*Görev Maddesi 1*
Çocukluk konulu metinde "Öztan’a (2011) göre, Batılılaşma" ifadesinden "kendisini yetiştirip geliştirmelidir." ifadesine kadar olan kısmı hiç değiştirmeden çıktı olarak verin.

*Belge Bölümü*
+--
YETİŞKİN BAKIŞI VE ÇOCUKLUK - III
- Erman Bostan
- 23 Haz 2020
- 4 dakikada okunur
Güncelleme tarihi: 19 Ağu 2020
Türkiye’de çocukluğun tarihi elbette kökleri Osmanlı İmparatorluğu’na uzanan köklü bir gelenekten beslenmektedir. Ancak çağdaş Türkiye’nin benimsediği ve yücelttiği çocukluk ideali Cumhuriyet’le birlikte başlamaktadır.

Öztan’a (2011) göre, Batılılaşma projesi çerçevesinde, çocuklara ‘geleceğin teminatı’ olarak büyük bir rol biçilmiş, eğitim ve öğretim alanındaki inkılaplarla cumhuriyetçi kuşaklar yaratılması, yeni rejimin vadettiği modernleşme ve kalkınma ideallerinin korunması sağlanmak istenmiştir. Bu anlamda, sadece çocukların değil, yetişkinlerin eğitimi/terbiyesi de ön plana çıkmış, tüm yurttaşlar aslında birer öğrenci olarak görülmüş, bir anlamda çocuklaştırılmıştır. Bu açıdan bakıldığında yurttaş olmak da devlet babanın evlatları olmak anlamında bir tür kendi içinde çocukluk barındırır. Tıpkı çocuklar gibi yurttaşın kendisi de Cumhuriyet değerlerini geleceğe taşımak için eğitime önem vermeli, kendisini yetiştirip geliştirmelidir.
Cumhuriyet çocuğunun inşa edilmek istenen en temel özelliği medeniliğidir; Öztan’a göre tıpkı cumhuriyetin kendisi gibi çocukluk da ‘’daha çok biçimsel göstergeler ile temsil edilen’’ hatta çoğu zaman eş tutulan bir medeniyet projesidir (2011, s.68).
+--
*Görev Maddesi 2*
Veri satırlarını en baştan "right wrist: (582, 833, 6)" ifadesini içeren satıra kadar (bu satır dahil) açıklama ve kişi kutusu satırlarıyla birlikte, görselleri çıkararak yeniden yazın ve yalnızca bu satırları verin. Vücut noktalarının koordinat ve derinlik değerlerini 2 ile çarpıp tam sayıya yuvarlayarak (yarımlar yukarı) ölçekleyin, kutu sınırlarını ise olduğu gibi bırakın.
+--
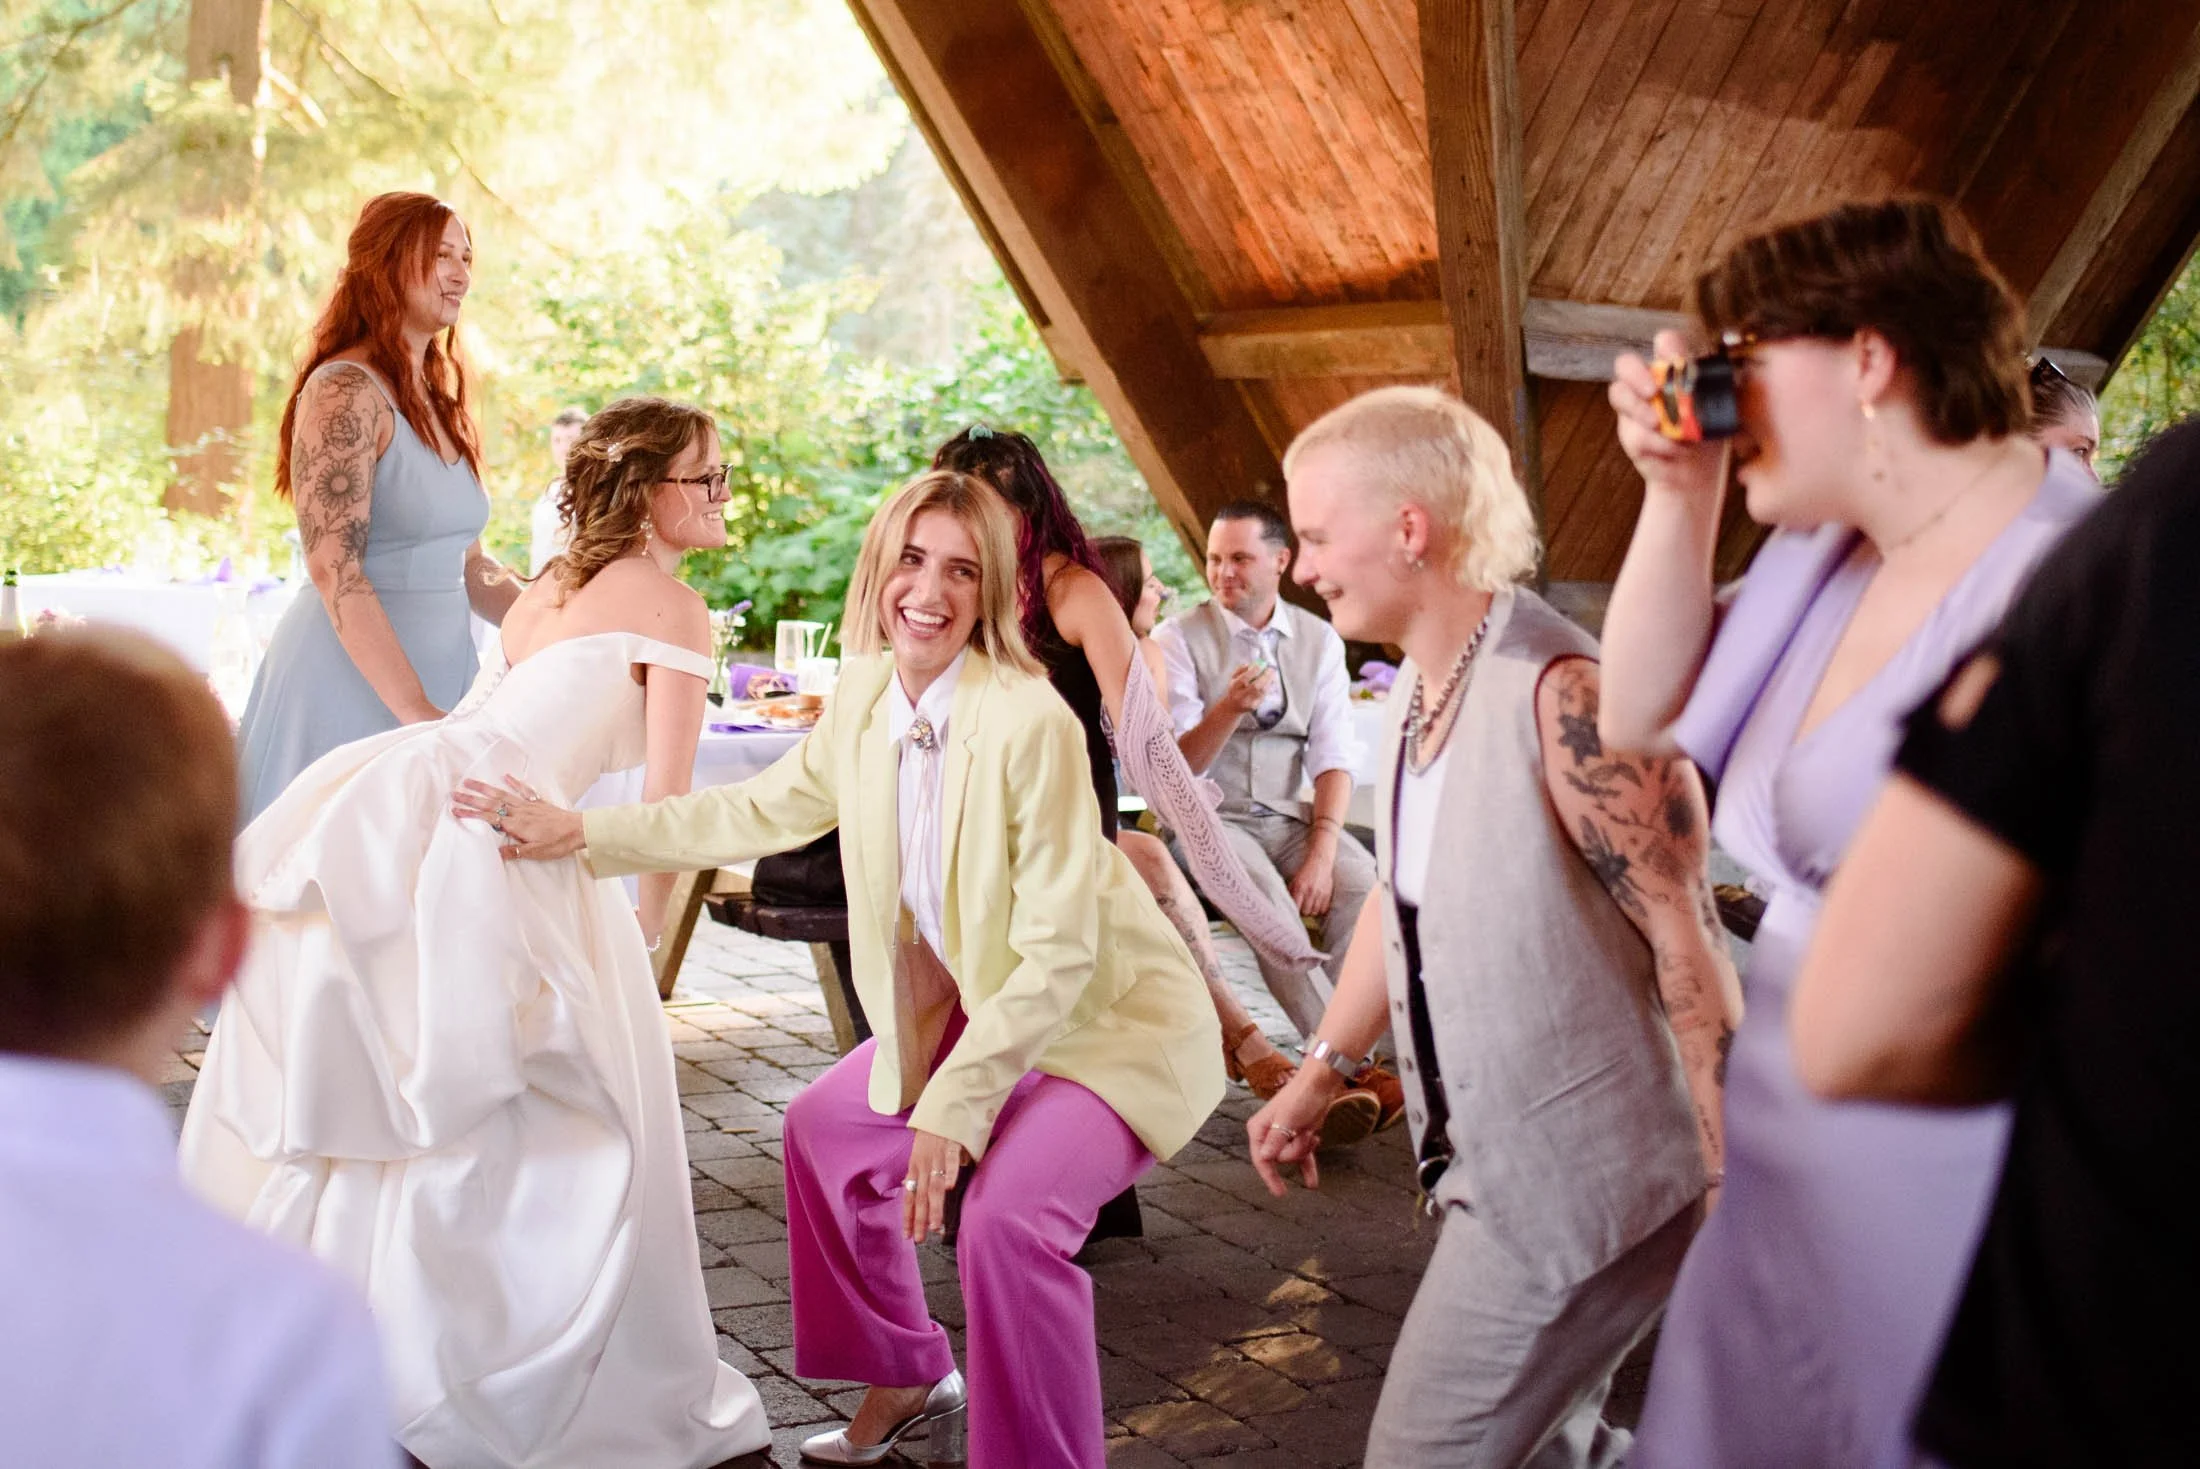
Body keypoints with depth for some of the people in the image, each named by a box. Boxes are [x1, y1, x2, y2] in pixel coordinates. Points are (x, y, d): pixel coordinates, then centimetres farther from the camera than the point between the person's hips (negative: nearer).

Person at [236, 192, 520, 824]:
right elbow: (334, 568, -20)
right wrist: (417, 709, -24)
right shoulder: (345, 391, -12)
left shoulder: (440, 400, 13)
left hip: (439, 668, 8)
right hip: (352, 679, -8)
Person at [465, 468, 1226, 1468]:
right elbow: (764, 810, 9)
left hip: (1106, 1015, -8)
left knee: (1007, 1213, -27)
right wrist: (582, 833, 6)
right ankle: (908, 1381, 35)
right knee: (826, 1128, 16)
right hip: (978, 1004, 8)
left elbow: (1058, 951, -26)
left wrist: (953, 1106, -26)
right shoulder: (868, 694, -6)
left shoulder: (1030, 720, -28)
+--
*Yanıt Kutusu 1*
Öztan’a (2011) göre, Batılılaşma projesi çerçevesinde, çocuklara ‘geleceğin teminatı’ olarak büyük bir rol biçilmiş, eğitim ve öğretim alanındaki inkılaplarla cumhuriyetçi kuşaklar yaratılması, yeni rejimin vadettiği modernleşme ve kalkınma ideallerinin korunması sağlanmak istenmiştir. Bu anlamda, sadece çocukların değil, yetişkinlerin eğitimi/terbiyesi de ön plana çıkmış, tüm yurttaşlar aslında birer öğrenci olarak görülmüş, bir anlamda çocuklaştırılmıştır. Bu açıdan bakıldığında yurttaş olmak da devlet babanın evlatları olmak anlamında bir tür kendi içinde çocukluk barındırır. Tıpkı çocuklar gibi yurttaşın kendisi de Cumhuriyet değerlerini geleceğe taşımak için eğitime önem vermeli, kendisini yetiştirip geliştirmelidir.

*Yanıt Kutusu 2*
Body keypoints with depth for some of the people in the image, each named by a box. Boxes are [x1, y1, x2, y2] in pixel coordinates. Points are (x, y, d): pixel coordinates, then centimetres farther from the camera than the point between the person's hips (negative: nearer).

Person at [236, 192, 520, 824]:
right elbow: (668, 1136, -40)
right wrist: (834, 1418, -48)
right shoulder: (690, 782, -24)
left shoulder: (880, 800, 26)
left hip: (878, 1336, 16)
right hip: (704, 1358, -16)
Person at [465, 468, 1226, 1468]:
right elbow: (1528, 1620, 18)
left hip: (2212, 2030, -16)
left knee: (2014, 2426, -54)
right wrist: (1164, 1666, 12)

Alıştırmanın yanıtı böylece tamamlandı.